• TESTO DI PARTENZA:

L’escursionista ferito arriva agli Ospedali Riuniti alle 15.30 con una temperatura corporea di 22°. In sala operatoria lo aspettano i cardiochirurghi Domenico Giordano e Michele Triggiani. Mentre questi incidono lo sterno, l’anestesista rianimatore Franco Ferri continua a massaggiare il cuore fermo del paziente. Giordano e Triggiani arrivano al cuore e posizionano le cannule per la circolazione extracorporea. Il tecnico di perfusione Claudio Bertocchi inizia la fase di assistenza cardiaca e di riscaldamento del paziente. Sono fasi di grande concitazione che hanno richiesto grande concentrazione da parte di tutta l’équipe, che comprendeva anche l’anestesista Giovanni Di Dedda e sull’infermiere Antonio Iadeluca.

Quando la temperatura corporea risale a 28°C, il cuore riprende a battere e si accende in tutto il team un barlume di speranza. Oggi, dopo una decina di giorni trascorsi nella Terapia Intensiva Cardiochirurgica degli Ospedali Riuniti di Bergamo, Roveda respira spontaneamente e sarà dimesso a ore (forse anche oggi pomeriggio).
“E’ stato un grande lavoro di èquipe – spiega Luca Lorini, Direttore del Dipartimento di Anestesia e Rianimazione - eseguito alla perfezione: tutte le manovre sono state eseguite correttamente, portando a questo straordinario risultato: un paziente in perfetta salute, che non avrà conseguenze in futuro. Ha ancora dei traumi, una clavicola e delle costole rotte, ma presto potrà tornare a camminare in montagna. L’eccezionalità di questo caso sta nel fatto che il paziente è rimasto in arresto cardiaco per più di 2 ore, contro i normali 90 minuti che sono il tempo massimo entro cui si può sperare di recuperare un paziente in arresto cardicao”.

• RECORD FORNITI:

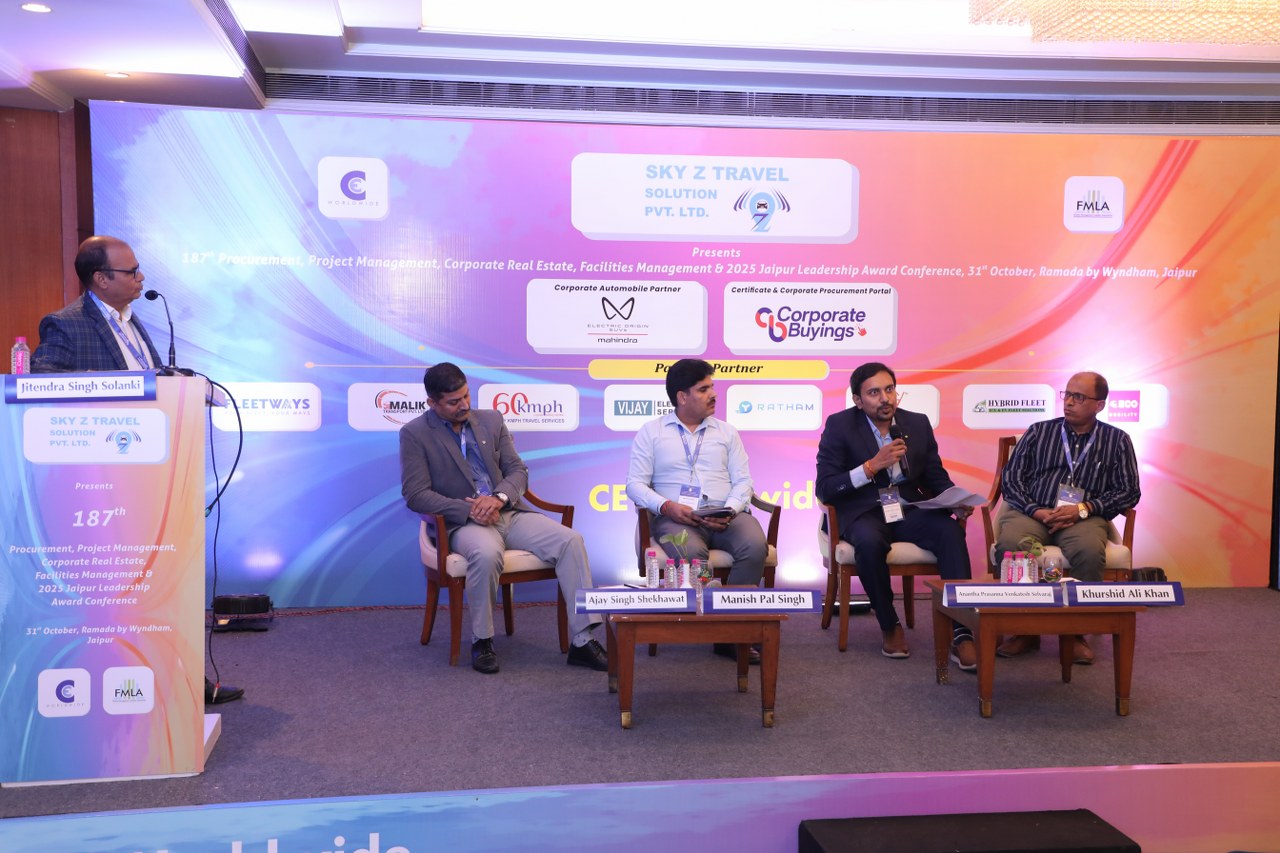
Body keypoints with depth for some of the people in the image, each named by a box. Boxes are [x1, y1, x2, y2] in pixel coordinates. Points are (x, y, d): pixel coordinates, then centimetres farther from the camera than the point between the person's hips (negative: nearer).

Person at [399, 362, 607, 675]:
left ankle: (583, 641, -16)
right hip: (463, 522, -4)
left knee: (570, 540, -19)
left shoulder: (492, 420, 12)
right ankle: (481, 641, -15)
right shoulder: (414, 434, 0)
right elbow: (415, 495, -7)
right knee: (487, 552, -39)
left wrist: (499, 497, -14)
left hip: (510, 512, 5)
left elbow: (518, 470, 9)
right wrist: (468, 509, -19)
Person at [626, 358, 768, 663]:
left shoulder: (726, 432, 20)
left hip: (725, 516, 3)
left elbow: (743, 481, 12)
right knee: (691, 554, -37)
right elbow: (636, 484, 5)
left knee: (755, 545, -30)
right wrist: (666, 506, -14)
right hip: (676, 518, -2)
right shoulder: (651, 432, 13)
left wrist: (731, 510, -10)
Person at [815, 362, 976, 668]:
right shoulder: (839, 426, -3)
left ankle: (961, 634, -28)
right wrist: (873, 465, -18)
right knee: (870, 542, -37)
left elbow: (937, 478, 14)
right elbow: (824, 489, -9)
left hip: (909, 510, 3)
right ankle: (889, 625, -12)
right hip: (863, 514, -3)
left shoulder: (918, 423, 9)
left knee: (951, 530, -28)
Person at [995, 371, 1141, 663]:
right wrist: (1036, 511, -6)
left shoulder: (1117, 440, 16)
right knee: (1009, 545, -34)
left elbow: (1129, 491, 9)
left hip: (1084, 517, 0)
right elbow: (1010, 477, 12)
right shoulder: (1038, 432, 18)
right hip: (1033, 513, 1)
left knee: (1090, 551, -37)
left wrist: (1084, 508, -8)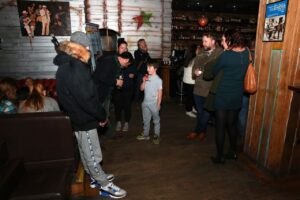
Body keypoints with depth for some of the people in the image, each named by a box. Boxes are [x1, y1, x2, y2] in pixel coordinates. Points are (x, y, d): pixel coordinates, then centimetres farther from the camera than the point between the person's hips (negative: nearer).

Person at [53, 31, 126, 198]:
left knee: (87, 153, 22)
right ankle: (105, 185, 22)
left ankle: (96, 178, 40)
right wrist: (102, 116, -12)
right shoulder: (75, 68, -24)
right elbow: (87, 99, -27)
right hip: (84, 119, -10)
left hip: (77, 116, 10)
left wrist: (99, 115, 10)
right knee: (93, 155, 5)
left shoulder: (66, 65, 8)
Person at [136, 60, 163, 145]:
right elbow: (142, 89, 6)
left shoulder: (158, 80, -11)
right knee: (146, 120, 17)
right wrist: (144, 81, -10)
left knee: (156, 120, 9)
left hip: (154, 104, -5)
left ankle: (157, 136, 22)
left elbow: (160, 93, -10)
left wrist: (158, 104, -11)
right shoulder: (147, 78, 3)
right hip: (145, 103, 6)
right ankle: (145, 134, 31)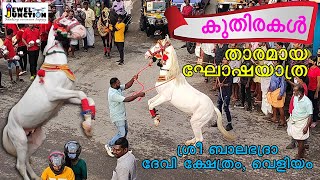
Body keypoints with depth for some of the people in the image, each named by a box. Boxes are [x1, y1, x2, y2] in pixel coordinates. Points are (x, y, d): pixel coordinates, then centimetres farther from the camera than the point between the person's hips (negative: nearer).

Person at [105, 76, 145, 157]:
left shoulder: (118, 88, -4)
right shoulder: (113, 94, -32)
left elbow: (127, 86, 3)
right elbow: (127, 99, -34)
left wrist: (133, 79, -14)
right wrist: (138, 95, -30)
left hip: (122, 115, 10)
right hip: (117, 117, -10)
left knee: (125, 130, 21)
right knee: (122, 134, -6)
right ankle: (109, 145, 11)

• ISTRUZIONI:
Nel testo di partenza, da "Quando la temperatura" fino a "anche oggi pomeriggio).", sostituisci "barlume" con "filo" e riscrivi il passo così modificato. I record provengono da un'altra fonte.

• SOLUZIONE SCRITTA:
Quando la temperatura corporea risale a 28°C, il cuore riprende a battere e si accende in tutto il team un filo di speranza. Oggi, dopo una decina di giorni trascorsi nella Terapia Intensiva Cardiochirurgica degli Ospedali Riuniti di Bergamo, Roveda respira spontaneamente e sarà dimesso a ore (forse anche oggi pomeriggio).